Just like my mother. It's hard to express how scary that thought is to
me. The inevitable metamorphosis is starting to happen. As I get older,
I find myself showing signs of gradually turning into a hybrid of my
parents, and I hate it. It's a terrible thing, but there's not much I
can do about it and I'd really rather not think about it, just like
famine in Africa or war in mysterious Central European republics. I'd
rather fill up my mind with trivia, pack it to the brim with useless
information, like some recycling station for knowledge, ready for pub
quizzes. If I'm lucky, it will become impossible for me to think about
anything other than trainer brands, bank accounts, processor speeds and
mobile phone tariffs. Especially mobile phone tariffs, the motorway
routes of my generation.
Our fathers talked to other fathers about the best route between two
given points, whether the M-this was better than the A-that and the
B-the-other, whether you could avoid the ring road if you took an
earlier turn-off.
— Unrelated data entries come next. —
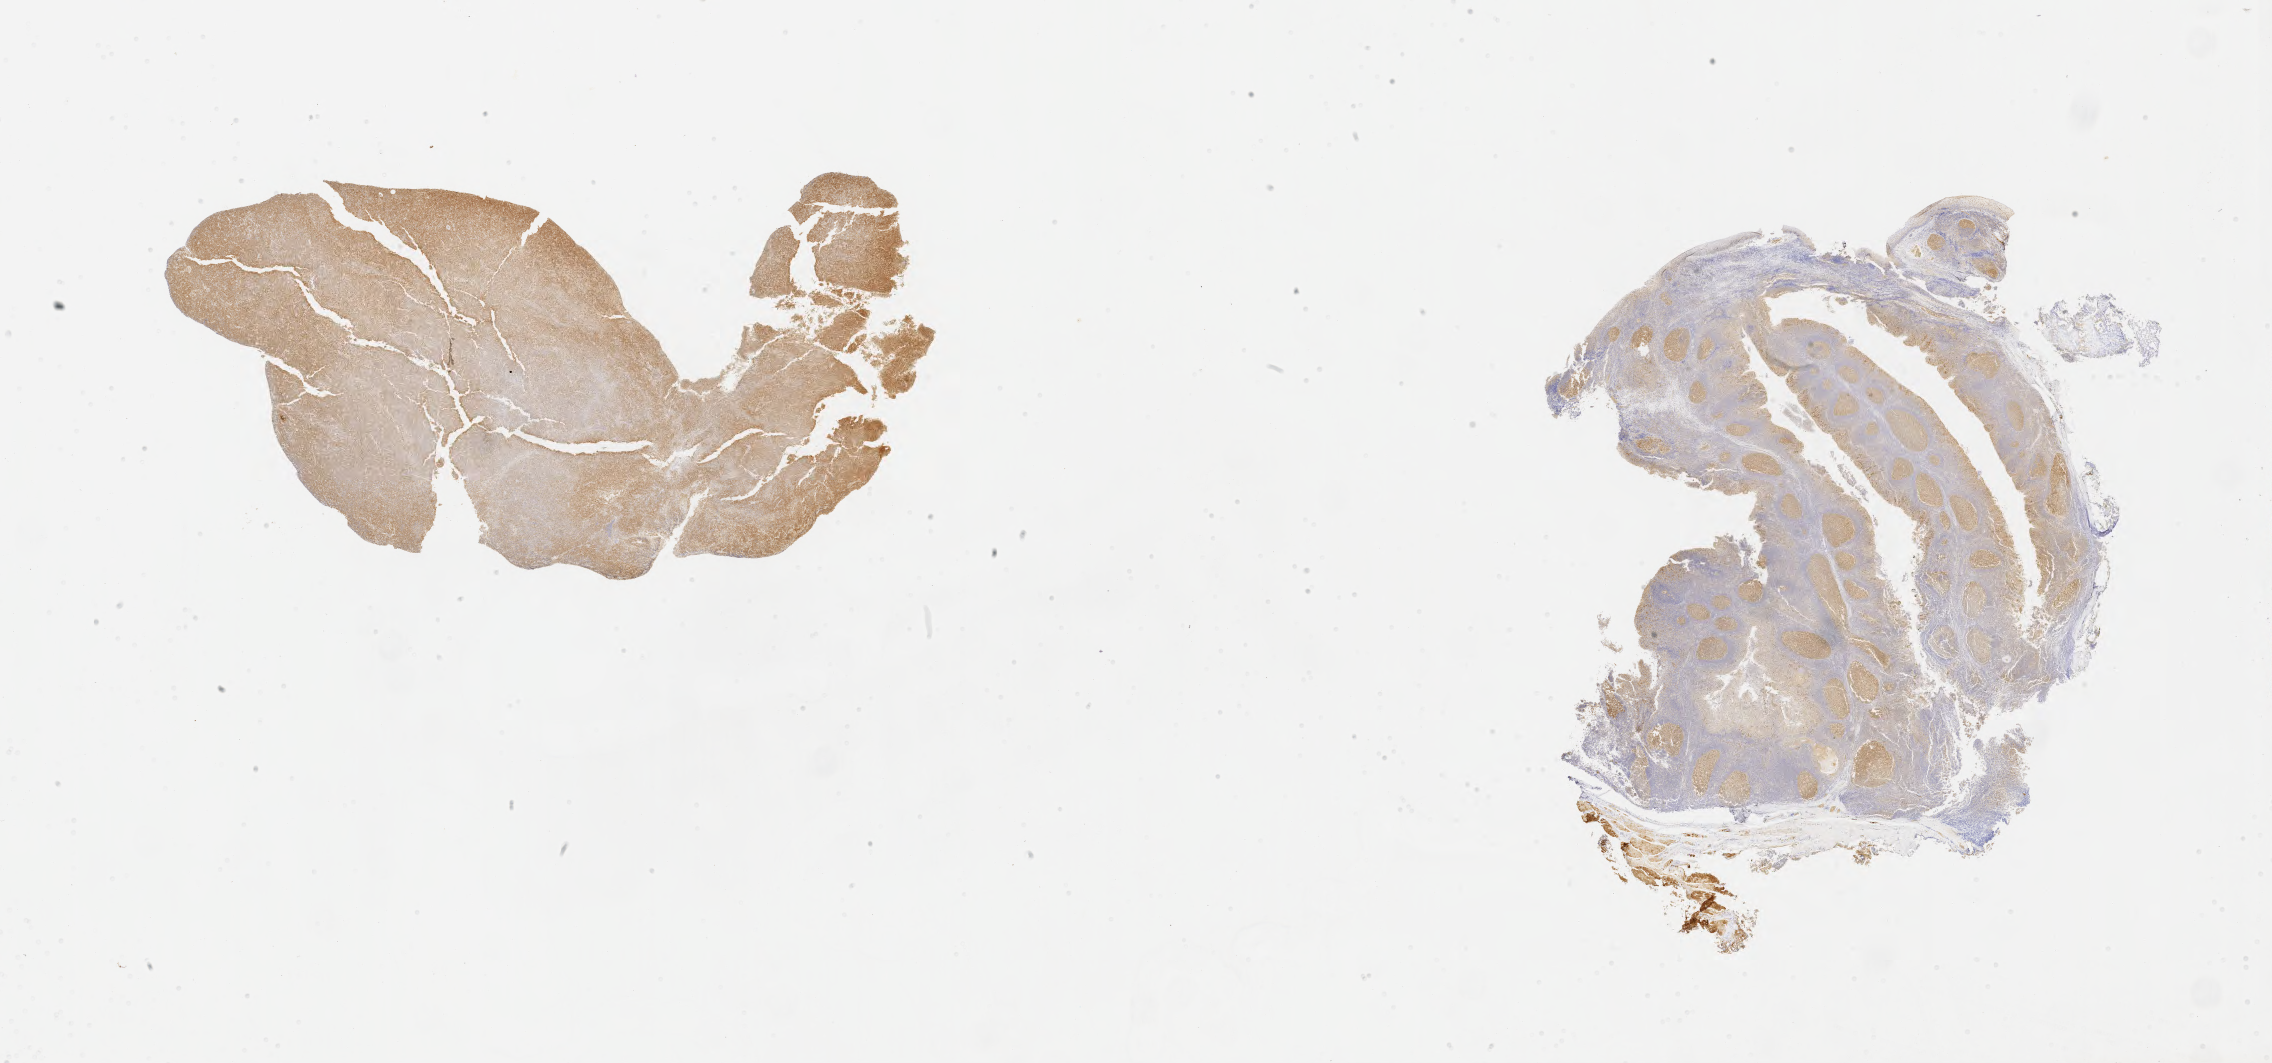
Whole-slide image, immunohistochemical stain for BCL6 — shown as a low-resolution overview of the whole scanned area (about 36.7 x 17.2 mm); specimen: tumor tissue; site: lymph node of head and neck. Male patient; age at initial diagnosis 5 years.
Diagnosis: Burkitt lymphoma, NOS.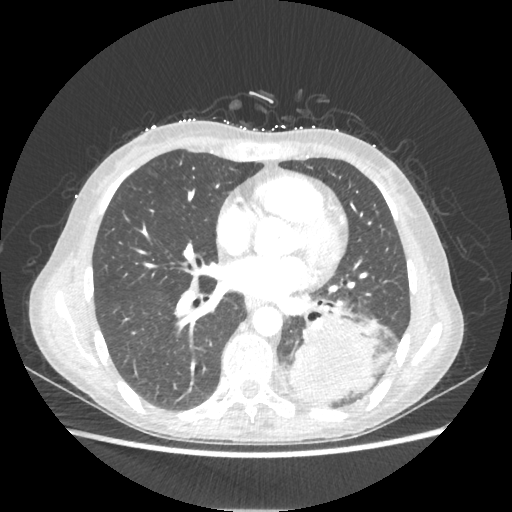
Chest CT, one axial slice. Slice 102 of 221 in the series (ordered by position). Reconstruction kernel STANDARD. 80 kVp. Lung window (W 1500 / L -600 HU). 1.25 mm slice thickness. 512 × 512 image matrix, field of view 360 × 360 mm. Female patient, age 53 years. Case-level facts recorded for this patient, not image findings: clinical TNM (as recorded): T3 N0 M0.
Annotated regions visible in this slice (bounding box drawn by a radiologist):
- lung tumour (recorded histology: adenocarcinoma): bounding box [x1, y1, x2, y2] px = [288, 316, 377, 404]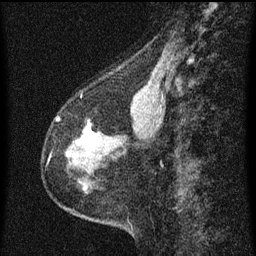
Breast MRI (dynamic contrast-enhanced), one sagittal slice; slice 24 of 60 in the series (ordered by position); dynamic contrast-enhanced series, image 2 of 3 at this slice position (ordered by acquisition); 1.5 T; TE 4.2 ms, TR 8 ms; 2 mm slice thickness; 256 × 256 image matrix, field of view 180 × 180 mm. Patient: female, 56 years.
Annotated regions visible in this slice (semi-automatically segmented with operator editing):
- analysis volume of interest (the breast-tissue region the enhancement analysis was run in; not a lesion): box from (x=52, y=118) to (x=102, y=181) px
- tumour enhancement mask (voxels above the 70 % enhancement threshold inside the analysis volume of interest): (x=73, y=129)–(x=91, y=156)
Their sons talk to other sons about the relative
merits of Orange as opposed to Vodafone, of talk plans versus
pay-as-you talk. This is the shared territory of my generation. When we
were children we talked about football and stickers and football
stickers. A few years later, the conversation turned to music and money
and girls and drugs. We still talk about those things, but they are
starting to be displaced by computers and cars and deposits on flats
and whether we need to cut down on drink and drugs. Before too long,
these subjects will begin to be edged out by mortgages and marriages
and baby clothes, and then schools and pension plans and parents
evenings and whatever else. Then our sons will be teenaged, and back
will come music and girls and drugs, but this time we'll be worrying
about them. Then we will be old, and it will be how our sons want to
put us in homes. It's an inevitable decline by degrees. We already talk
about how the music that's in the charts these days is rubbish, and how
we don't have the stamina to go out seven nights a week any more. We're
all turning into our dads, and there's nothing we can do about it.